● ASSIGNMENT
Lines to return, exactly: from the line with "您還不是論壇會員,請先" to the line with "Nussbaumholz und edlem Silber." in the entries below, both included.

● RECORDS FOR THIS EXERCISE
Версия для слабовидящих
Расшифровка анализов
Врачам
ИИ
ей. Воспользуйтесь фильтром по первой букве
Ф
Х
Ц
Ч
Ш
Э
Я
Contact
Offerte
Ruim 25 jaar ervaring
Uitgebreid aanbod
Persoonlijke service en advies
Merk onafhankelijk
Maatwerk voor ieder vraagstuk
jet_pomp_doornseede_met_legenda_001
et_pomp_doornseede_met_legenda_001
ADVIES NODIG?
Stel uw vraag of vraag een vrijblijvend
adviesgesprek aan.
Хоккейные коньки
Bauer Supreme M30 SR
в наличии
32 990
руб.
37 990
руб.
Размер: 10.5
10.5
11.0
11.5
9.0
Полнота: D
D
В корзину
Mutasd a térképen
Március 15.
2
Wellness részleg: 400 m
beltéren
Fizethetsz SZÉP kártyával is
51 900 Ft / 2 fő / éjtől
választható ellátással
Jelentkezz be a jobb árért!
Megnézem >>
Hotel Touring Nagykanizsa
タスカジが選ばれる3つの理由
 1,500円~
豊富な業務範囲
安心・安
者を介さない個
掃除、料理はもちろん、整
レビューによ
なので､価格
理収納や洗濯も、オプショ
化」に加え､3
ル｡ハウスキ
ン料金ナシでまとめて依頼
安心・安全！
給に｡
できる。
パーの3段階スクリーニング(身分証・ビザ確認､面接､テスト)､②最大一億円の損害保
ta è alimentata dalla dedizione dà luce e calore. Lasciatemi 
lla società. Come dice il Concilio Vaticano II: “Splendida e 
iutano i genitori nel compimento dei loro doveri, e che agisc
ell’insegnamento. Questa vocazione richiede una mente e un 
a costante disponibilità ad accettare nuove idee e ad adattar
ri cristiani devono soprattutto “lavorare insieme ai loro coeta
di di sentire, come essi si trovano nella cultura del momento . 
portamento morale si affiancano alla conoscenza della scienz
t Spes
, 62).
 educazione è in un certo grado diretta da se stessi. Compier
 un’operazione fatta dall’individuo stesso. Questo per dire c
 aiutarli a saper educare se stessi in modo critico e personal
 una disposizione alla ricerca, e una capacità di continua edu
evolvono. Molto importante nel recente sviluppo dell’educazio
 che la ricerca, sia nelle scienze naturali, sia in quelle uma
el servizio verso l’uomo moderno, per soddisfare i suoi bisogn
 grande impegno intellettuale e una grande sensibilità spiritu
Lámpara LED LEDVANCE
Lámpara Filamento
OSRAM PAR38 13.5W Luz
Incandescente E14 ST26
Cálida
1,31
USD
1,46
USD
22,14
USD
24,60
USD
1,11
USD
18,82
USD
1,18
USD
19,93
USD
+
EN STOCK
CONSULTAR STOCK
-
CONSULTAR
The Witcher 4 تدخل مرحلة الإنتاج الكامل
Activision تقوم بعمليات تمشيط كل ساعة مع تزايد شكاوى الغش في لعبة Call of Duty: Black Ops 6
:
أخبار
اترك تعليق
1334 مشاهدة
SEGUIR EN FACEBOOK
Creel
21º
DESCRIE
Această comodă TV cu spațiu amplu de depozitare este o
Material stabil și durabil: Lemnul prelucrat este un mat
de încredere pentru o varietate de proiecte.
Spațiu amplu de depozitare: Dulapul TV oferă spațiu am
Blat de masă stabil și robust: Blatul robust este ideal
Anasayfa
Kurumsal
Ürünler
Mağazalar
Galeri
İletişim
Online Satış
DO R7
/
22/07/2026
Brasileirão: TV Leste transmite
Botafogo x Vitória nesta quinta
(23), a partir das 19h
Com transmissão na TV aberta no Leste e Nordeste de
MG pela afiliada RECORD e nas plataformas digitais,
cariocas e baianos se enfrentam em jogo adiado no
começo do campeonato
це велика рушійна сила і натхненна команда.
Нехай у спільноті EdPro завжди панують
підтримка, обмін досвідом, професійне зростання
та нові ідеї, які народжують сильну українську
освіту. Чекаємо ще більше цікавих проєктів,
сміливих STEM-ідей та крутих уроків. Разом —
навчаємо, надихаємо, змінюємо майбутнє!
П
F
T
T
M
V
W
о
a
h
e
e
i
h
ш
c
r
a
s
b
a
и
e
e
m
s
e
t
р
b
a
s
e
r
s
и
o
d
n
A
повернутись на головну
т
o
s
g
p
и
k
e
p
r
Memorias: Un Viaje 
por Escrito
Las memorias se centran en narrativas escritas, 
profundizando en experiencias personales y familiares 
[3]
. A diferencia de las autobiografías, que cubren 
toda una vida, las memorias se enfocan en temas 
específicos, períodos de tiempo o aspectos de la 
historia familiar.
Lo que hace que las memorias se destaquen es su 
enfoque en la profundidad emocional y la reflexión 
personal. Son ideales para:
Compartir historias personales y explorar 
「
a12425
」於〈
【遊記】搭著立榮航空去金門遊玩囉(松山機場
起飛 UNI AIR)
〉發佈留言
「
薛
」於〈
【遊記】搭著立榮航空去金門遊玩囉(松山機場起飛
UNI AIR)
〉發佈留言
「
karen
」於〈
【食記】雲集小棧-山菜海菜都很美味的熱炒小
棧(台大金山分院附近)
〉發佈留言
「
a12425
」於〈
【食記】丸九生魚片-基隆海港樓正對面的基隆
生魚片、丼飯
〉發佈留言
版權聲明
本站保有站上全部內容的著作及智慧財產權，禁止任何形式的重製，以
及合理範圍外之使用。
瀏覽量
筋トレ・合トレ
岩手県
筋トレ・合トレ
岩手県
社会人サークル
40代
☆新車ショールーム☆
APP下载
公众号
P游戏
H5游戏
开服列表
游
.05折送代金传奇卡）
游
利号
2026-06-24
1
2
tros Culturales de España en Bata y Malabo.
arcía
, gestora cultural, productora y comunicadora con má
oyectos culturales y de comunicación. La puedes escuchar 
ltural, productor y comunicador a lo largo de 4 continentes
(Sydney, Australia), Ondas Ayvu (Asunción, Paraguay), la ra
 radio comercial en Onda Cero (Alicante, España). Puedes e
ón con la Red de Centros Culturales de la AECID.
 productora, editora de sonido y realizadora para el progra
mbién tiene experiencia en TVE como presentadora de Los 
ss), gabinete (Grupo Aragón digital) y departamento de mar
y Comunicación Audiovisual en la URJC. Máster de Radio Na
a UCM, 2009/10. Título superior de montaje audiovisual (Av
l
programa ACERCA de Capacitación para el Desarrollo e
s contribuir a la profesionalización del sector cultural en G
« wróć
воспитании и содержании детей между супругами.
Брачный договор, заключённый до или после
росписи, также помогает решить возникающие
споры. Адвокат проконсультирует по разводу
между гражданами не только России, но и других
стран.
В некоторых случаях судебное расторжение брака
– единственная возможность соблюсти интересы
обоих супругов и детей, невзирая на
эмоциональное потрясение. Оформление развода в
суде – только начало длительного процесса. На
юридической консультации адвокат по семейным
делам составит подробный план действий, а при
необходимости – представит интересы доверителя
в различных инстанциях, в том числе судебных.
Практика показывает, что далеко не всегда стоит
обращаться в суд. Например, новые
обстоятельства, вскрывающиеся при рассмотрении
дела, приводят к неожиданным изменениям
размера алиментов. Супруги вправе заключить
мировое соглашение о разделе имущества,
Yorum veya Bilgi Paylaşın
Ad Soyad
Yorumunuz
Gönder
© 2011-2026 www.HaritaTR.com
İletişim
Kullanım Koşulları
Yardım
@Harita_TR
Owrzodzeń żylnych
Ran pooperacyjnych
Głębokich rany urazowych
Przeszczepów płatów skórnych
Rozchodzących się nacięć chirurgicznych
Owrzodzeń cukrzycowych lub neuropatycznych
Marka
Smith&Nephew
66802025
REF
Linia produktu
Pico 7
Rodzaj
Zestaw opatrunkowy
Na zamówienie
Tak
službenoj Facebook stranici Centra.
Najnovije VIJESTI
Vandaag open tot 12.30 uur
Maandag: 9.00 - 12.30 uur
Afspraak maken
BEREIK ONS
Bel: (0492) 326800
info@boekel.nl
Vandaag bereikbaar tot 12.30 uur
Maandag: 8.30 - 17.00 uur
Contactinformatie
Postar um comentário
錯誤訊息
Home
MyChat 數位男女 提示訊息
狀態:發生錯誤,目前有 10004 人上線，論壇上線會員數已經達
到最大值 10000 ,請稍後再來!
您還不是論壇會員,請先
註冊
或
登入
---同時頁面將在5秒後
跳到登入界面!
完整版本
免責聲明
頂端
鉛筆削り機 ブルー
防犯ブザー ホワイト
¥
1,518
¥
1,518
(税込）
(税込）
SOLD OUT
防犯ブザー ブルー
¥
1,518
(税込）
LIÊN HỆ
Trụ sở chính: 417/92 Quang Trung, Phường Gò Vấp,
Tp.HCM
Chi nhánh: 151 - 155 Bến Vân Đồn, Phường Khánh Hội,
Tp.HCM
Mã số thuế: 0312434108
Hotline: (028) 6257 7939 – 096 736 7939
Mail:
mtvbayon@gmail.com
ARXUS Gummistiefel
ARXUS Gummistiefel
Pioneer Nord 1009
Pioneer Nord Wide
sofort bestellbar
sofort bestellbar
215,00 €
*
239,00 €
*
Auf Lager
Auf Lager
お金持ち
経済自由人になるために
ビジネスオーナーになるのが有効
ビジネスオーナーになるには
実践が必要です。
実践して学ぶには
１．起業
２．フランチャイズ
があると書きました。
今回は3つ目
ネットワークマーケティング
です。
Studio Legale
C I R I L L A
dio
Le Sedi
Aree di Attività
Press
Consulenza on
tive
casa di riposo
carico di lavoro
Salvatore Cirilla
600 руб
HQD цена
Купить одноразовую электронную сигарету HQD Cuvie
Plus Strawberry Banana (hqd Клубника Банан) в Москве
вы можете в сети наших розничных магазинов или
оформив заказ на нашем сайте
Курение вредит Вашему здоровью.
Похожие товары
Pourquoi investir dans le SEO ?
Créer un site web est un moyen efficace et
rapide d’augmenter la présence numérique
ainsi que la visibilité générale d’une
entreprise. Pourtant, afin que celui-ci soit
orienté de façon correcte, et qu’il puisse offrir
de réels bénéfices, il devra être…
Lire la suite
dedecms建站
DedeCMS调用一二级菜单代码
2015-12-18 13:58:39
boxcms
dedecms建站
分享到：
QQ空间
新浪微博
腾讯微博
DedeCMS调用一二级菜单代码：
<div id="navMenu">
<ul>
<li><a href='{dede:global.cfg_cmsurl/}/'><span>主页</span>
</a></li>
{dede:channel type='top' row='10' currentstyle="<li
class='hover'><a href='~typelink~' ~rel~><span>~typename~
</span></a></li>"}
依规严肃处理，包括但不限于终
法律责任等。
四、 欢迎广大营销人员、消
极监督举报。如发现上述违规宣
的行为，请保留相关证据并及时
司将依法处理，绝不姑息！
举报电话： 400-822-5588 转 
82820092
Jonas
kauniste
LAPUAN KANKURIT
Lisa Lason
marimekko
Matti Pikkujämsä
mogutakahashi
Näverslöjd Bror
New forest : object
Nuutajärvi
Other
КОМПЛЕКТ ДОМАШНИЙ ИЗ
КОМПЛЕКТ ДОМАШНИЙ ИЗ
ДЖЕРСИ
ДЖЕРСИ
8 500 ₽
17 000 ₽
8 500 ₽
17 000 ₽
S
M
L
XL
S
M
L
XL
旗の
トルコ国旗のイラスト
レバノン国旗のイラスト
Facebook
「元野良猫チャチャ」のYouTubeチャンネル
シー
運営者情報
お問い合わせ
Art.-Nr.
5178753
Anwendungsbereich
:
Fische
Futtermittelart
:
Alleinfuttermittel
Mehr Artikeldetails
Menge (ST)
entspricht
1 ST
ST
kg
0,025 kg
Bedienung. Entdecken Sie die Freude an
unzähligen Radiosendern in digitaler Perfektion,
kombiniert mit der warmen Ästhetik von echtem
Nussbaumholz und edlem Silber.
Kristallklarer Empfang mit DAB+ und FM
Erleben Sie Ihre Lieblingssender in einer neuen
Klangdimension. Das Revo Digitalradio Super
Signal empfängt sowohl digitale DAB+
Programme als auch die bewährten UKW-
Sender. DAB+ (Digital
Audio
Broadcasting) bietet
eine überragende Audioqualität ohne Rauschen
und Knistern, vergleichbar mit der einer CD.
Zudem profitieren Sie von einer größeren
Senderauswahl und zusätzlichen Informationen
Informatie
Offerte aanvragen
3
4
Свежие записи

● TASK SOLUTION
您還不是論壇會員,請先
註冊
或
登入
---同時頁面將在5秒後
跳到登入界面!
完整版本
免責聲明
頂端
鉛筆削り機 ブルー
防犯ブザー ホワイト
¥
1,518
¥
1,518
(税込）
(税込）
SOLD OUT
防犯ブザー ブルー
¥
1,518
(税込）
LIÊN HỆ
Trụ sở chính: 417/92 Quang Trung, Phường Gò Vấp,
Tp.HCM
Chi nhánh: 151 - 155 Bến Vân Đồn, Phường Khánh Hội,
Tp.HCM
Mã số thuế: 0312434108
Hotline: (028) 6257 7939 – 096 736 7939
Mail:
mtvbayon@gmail.com
ARXUS Gummistiefel
ARXUS Gummistiefel
Pioneer Nord 1009
Pioneer Nord Wide
sofort bestellbar
sofort bestellbar
215,00 €
*
239,00 €
*
Auf Lager
Auf Lager
お金持ち
経済自由人になるために
ビジネスオーナーになるのが有効
ビジネスオーナーになるには
実践が必要です。
実践して学ぶには
１．起業
２．フランチャイズ
があると書きました。
今回は3つ目
ネットワークマーケティング
です。
Studio Legale
C I R I L L A
dio
Le Sedi
Aree di Attività
Press
Consulenza on
tive
casa di riposo
carico di lavoro
Salvatore Cirilla
600 руб
HQD цена
Купить одноразовую электронную сигарету HQD Cuvie
Plus Strawberry Banana (hqd Клубника Банан) в Москве
вы можете в сети наших розничных магазинов или
оформив заказ на нашем сайте
Курение вредит Вашему здоровью.
Похожие товары
Pourquoi investir dans le SEO ?
Créer un site web est un moyen efficace et
rapide d’augmenter la présence numérique
ainsi que la visibilité générale d’une
entreprise. Pourtant, afin que celui-ci soit
orienté de façon correcte, et qu’il puisse offrir
de réels bénéfices, il devra être…
Lire la suite
dedecms建站
DedeCMS调用一二级菜单代码
2015-12-18 13:58:39
boxcms
dedecms建站
分享到：
QQ空间
新浪微博
腾讯微博
DedeCMS调用一二级菜单代码：
<div id="navMenu">
<ul>
<li><a href='{dede:global.cfg_cmsurl/}/'><span>主页</span>
</a></li>
{dede:channel type='top' row='10' currentstyle="<li
class='hover'><a href='~typelink~' ~rel~><span>~typename~
</span></a></li>"}
依规严肃处理，包括但不限于终
法律责任等。
四、 欢迎广大营销人员、消
极监督举报。如发现上述违规宣
的行为，请保留相关证据并及时
司将依法处理，绝不姑息！
举报电话： 400-822-5588 转 
82820092
Jonas
kauniste
LAPUAN KANKURIT
Lisa Lason
marimekko
Matti Pikkujämsä
mogutakahashi
Näverslöjd Bror
New forest : object
Nuutajärvi
Other
КОМПЛЕКТ ДОМАШНИЙ ИЗ
КОМПЛЕКТ ДОМАШНИЙ ИЗ
ДЖЕРСИ
ДЖЕРСИ
8 500 ₽
17 000 ₽
8 500 ₽
17 000 ₽
S
M
L
XL
S
M
L
XL
旗の
トルコ国旗のイラスト
レバノン国旗のイラスト
Facebook
「元野良猫チャチャ」のYouTubeチャンネル
シー
運営者情報
お問い合わせ
Art.-Nr.
5178753
Anwendungsbereich
:
Fische
Futtermittelart
:
Alleinfuttermittel
Mehr Artikeldetails
Menge (ST)
entspricht
1 ST
ST
kg
0,025 kg
Bedienung. Entdecken Sie die Freude an
unzähligen Radiosendern in digitaler Perfektion,
kombiniert mit der warmen Ästhetik von echtem
Nussbaumholz und edlem Silber.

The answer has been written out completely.